Over the last few years, as activists have bemoaned the cost of college and pundits, and even presidential candidates, have started to worry about college debt, a common solution proposed to this is to focus on public colleges. They are, after all, the institutions that exist specifically to be affordable for working people.

Both Bernie Sanders and Hillary Clinton now have college reform plans focused only on state schools. But Louisiana State University president F. King Alexander, has a more radical idea, or a more comprehensive one. We profiled him in the latest issue of the Monthly. It’s a really interesting piece:

The “greatest challenge facing public universities,” King Alexander explains, is that states today spend about half as much on higher education on a per capita income basis as they did in 1981. This is a direct result, he says, of a regulatory failure built into federal law. In other areas of federal policy… federal dollars come with strings attached….. That’s not the case for higher education, where money follows the student to private and public colleges alike, and states have no requirements to fund public universities at a certain (or indeed any) level. The result is that when states are under budget pressure, as they have been in the years since the financial crisis, they slash spending on higher ed. The burden of those cuts then gets shifted to students, in the form of higher tuition, and to the federal government, in greater spending on grants, tax credits, and subsidized student loans.

He’s right about this, of course, but it’s not necessarily a design flaw. Federal funding is provided to universities to help individual students attend college, and to fund research. But perhaps the outcome has become troublesome.

He’s got a particular problem with private colleges:

He can’t understand why the federal government gives out money to private institutions, no questions asked. Public colleges, he notes, are held accountable at least by their state legislatures for how much they spend and charge in tuition and fees.
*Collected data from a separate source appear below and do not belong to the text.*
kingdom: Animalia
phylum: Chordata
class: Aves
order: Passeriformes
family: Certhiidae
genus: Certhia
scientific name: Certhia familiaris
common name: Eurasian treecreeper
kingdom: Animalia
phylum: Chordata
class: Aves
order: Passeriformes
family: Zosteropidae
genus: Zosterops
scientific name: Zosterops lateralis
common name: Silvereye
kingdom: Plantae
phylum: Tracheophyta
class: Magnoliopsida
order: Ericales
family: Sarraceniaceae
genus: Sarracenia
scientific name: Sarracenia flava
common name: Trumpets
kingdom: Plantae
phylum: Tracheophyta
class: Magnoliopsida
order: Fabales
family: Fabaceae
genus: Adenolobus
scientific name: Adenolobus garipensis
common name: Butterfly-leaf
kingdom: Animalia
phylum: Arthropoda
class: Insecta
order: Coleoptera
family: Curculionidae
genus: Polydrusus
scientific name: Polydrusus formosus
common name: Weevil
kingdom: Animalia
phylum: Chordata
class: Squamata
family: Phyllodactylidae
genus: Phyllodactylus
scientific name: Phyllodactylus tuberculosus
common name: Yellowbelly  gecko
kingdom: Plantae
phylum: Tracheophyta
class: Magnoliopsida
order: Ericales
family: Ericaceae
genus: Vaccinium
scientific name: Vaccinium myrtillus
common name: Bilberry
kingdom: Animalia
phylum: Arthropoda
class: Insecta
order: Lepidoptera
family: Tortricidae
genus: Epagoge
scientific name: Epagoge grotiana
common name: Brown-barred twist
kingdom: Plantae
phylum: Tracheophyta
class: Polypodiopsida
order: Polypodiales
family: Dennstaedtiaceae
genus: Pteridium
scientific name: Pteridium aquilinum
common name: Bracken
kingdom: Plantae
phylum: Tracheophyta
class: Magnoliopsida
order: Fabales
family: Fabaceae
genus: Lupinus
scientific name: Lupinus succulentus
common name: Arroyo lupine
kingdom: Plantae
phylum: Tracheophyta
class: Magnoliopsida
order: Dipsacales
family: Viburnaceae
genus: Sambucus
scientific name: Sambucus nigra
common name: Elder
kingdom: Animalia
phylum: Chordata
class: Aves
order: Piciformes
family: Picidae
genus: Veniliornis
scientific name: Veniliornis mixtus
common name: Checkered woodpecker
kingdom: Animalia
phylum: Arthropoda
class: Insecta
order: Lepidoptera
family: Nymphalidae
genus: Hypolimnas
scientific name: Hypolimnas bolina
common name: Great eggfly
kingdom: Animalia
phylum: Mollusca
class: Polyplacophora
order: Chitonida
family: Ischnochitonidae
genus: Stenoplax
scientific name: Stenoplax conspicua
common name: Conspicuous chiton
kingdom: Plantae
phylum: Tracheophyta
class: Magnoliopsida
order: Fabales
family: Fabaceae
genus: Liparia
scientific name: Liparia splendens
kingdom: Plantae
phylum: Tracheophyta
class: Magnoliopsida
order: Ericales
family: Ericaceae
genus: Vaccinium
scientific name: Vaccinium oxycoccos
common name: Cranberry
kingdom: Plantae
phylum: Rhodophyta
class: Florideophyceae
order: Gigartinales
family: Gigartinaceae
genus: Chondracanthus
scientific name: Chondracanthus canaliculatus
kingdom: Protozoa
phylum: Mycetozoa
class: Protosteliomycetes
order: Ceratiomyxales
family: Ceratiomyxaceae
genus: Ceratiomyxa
Private colleges can charge more in tuition and force their graduates to take out loans to pay for it with no repercussions from the federal government….

Of course, public and private is a meaningless distinction as far as federal funding goes. They’re not public because they get money from the government in Washington; they’re public because they get money from state governments, as they’ve done as long as they’ve been around. Federal money has never had anything to do with whether or not they were supported by state taxpayers.

But he’s got an interesting idea. We might actually be able to keep college costs down, really meaningfully, if we didn’t allow federal funds in private universities at all.

Will Hart/Flickr

If federal education money had stringent rules (like in terms of limits about how much students and families could be required pay for education), and couldn’t go to private colleges, that would both leave more money for publics and encourage better spending behavior. Many low-endowment private colleges would suffer, yes, but we have no national policy commitment to the success of these schools (and around 75 percent of college students attend public institutions anyway); let them close if they can’t survive without federal money.

He argues that the country made a huge mistake in the early days of Pell by granting money to private colleges at all. (His ideas about why private colleges get federal money at all is sort of interesting. Pell grants, money for low income students to attend college, were the creation of U.S. Sen. Claiborne Pell, who went to Princeton; naturally he thought private universities were good things worthy of support.) And the solution lies in just cutting them off.

It might be about time. This current system, in which tuition is escalating to very difficult places, is unacceptable, is clearly ripe for change.

King outlined his vision for how this could work. States have been cutting budgets and increasing tuition at public universities faster than Congress can authorize Pell Grant increases. The federal government spent $67 billion on grants and tax credits in 2014 (King also includes loans, but their cost is more complicated to estimate). King told the senators to just take $10 billion out of the direct aid program and use that money to create a matching program for states—states that fund their public institutions at high levels get a reward in federal dollars, and lose their match if they go below a certain amount.

But the idea of bolstering public higher education without raising federal taxes is appealing, and as Democrats continue down the path toward debt-free college, they will find King Alexander showing them the way forward, intent on undoing the mistakes of the past.

This may not be the direction policy is moving, of course. The deregulation of college finances have been going on for more than 20 years and even now the reform proposals of many Republican presidential candidates suggest that the solution could come by making colleges pay back loans if their students default or through a bizarre plan in which students would pledge to return a share of their future earnings to financiers who “invest” in the college educations.

But if it hasn’t worked for 20 years maybe it’s time to consider something else.

King just might have the best idea. Let’s watch him to see how far this goes.